DATASET EXTRACT:

* * *

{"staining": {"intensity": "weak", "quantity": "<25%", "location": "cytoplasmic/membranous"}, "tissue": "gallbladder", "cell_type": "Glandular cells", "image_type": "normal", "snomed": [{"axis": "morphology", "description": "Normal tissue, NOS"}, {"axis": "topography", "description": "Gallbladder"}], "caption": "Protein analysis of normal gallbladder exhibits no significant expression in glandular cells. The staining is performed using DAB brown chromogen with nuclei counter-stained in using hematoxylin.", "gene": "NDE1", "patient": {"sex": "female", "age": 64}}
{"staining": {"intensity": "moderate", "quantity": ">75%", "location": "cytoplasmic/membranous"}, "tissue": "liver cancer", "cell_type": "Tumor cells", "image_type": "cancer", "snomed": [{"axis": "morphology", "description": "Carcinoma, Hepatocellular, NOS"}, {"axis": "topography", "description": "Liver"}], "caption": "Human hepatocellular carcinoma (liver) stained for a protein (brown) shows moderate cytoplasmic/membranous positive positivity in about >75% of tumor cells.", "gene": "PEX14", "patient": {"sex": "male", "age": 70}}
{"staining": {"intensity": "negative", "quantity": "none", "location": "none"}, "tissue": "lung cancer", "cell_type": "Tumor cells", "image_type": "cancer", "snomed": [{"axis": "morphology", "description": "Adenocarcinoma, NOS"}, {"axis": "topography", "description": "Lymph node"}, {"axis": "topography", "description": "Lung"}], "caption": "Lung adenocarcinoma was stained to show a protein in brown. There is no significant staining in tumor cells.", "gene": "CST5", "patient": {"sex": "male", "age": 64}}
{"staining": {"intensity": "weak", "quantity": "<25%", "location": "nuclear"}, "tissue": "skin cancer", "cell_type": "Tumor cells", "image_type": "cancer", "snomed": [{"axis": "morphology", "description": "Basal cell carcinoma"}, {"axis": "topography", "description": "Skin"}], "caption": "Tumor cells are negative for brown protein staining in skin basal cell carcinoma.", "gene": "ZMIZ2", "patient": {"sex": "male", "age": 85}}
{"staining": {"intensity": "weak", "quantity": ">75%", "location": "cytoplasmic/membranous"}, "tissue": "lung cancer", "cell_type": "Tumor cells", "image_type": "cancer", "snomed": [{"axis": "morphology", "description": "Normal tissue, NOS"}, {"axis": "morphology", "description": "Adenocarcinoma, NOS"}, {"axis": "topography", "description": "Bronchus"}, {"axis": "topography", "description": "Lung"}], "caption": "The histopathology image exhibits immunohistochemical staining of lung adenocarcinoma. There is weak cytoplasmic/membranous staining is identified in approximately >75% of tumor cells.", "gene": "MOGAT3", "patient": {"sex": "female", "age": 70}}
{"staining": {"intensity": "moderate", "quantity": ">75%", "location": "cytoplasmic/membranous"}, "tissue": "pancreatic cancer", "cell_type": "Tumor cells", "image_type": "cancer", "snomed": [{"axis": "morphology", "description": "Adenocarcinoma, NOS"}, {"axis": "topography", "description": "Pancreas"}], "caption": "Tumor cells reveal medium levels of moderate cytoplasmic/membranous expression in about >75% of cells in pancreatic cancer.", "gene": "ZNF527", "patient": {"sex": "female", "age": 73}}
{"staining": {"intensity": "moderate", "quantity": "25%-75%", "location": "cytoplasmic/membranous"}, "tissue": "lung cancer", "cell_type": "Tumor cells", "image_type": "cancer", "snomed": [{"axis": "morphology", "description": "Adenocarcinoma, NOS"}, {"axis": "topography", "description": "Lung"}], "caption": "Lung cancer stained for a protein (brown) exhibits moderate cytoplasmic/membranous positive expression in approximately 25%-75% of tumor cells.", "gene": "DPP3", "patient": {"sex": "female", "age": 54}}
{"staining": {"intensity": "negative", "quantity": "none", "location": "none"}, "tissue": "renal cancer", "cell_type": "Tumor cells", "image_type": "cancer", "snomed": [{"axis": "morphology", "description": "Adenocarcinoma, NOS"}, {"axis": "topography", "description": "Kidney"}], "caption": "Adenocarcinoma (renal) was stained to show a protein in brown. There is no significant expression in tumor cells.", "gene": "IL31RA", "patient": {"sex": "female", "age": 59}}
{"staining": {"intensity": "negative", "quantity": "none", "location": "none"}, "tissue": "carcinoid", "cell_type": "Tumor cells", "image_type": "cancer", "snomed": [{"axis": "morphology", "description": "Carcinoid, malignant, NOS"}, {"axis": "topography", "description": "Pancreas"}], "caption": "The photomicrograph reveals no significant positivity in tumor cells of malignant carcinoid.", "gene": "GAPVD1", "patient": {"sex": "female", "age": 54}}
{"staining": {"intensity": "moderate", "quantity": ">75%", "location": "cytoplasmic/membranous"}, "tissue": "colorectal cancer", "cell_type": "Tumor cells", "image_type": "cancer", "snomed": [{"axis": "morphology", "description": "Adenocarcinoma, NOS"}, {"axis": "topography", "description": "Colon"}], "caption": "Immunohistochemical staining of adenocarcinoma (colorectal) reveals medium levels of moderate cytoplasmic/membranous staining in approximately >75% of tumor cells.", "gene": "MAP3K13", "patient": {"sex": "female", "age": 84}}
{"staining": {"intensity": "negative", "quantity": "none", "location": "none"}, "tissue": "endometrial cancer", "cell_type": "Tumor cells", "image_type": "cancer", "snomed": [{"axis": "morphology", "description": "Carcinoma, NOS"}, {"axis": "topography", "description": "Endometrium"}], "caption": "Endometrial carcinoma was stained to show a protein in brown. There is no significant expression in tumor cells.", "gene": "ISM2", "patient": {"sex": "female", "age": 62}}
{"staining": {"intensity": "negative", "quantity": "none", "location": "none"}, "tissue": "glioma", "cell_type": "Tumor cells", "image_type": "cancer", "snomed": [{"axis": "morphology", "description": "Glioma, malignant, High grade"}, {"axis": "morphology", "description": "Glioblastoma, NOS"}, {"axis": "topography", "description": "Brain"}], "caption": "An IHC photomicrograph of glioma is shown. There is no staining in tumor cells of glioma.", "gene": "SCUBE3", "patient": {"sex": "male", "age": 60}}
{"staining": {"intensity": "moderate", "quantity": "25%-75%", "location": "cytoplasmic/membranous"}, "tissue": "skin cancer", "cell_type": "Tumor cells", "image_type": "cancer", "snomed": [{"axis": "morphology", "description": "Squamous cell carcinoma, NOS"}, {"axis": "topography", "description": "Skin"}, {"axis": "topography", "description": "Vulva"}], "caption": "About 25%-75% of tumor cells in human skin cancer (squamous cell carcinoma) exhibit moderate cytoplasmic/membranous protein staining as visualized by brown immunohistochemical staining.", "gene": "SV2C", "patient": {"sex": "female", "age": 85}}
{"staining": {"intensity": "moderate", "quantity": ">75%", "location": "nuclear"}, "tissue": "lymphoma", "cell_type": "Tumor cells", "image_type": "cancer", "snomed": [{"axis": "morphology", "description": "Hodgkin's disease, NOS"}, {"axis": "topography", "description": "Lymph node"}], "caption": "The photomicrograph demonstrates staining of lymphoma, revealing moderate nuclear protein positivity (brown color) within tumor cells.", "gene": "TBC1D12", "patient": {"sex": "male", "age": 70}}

* * *

TASK DIRECTIONS: Starting at the first line of the material above, reproduce each line exactly up to and including the line with "cells are negative".

ANSWER TO THIS PROBLEM:
{"staining": {"intensity": "weak", "quantity": "<25%", "location": "cytoplasmic/membranous"}, "tissue": "gallbladder", "cell_type": "Glandular cells", "image_type": "normal", "snomed": [{"axis": "morphology", "description": "Normal tissue, NOS"}, {"axis": "topography", "description": "Gallbladder"}], "caption": "Protein analysis of normal gallbladder exhibits no significant expression in glandular cells. The staining is performed using DAB brown chromogen with nuclei counter-stained in using hematoxylin.", "gene": "NDE1", "patient": {"sex": "female", "age": 64}}
{"staining": {"intensity": "moderate", "quantity": ">75%", "location": "cytoplasmic/membranous"}, "tissue": "liver cancer", "cell_type": "Tumor cells", "image_type": "cancer", "snomed": [{"axis": "morphology", "description": "Carcinoma, Hepatocellular, NOS"}, {"axis": "topography", "description": "Liver"}], "caption": "Human hepatocellular carcinoma (liver) stained for a protein (brown) shows moderate cytoplasmic/membranous positive positivity in about >75% of tumor cells.", "gene": "PEX14", "patient": {"sex": "male", "age": 70}}
{"staining": {"intensity": "negative", "quantity": "none", "location": "none"}, "tissue": "lung cancer", "cell_type": "Tumor cells", "image_type": "cancer", "snomed": [{"axis": "morphology", "description": "Adenocarcinoma, NOS"}, {"axis": "topography", "description": "Lymph node"}, {"axis": "topography", "description": "Lung"}], "caption": "Lung adenocarcinoma was stained to show a protein in brown. There is no significant staining in tumor cells.", "gene": "CST5", "patient": {"sex": "male", "age": 64}}
{"staining": {"intensity": "weak", "quantity": "<25%", "location": "nuclear"}, "tissue": "skin cancer", "cell_type": "Tumor cells", "image_type": "cancer", "snomed": [{"axis": "morphology", "description": "Basal cell carcinoma"}, {"axis": "topography", "description": "Skin"}], "caption": "Tumor cells are negative for brown protein staining in skin basal cell carcinoma.", "gene": "ZMIZ2", "patient": {"sex": "male", "age": 85}}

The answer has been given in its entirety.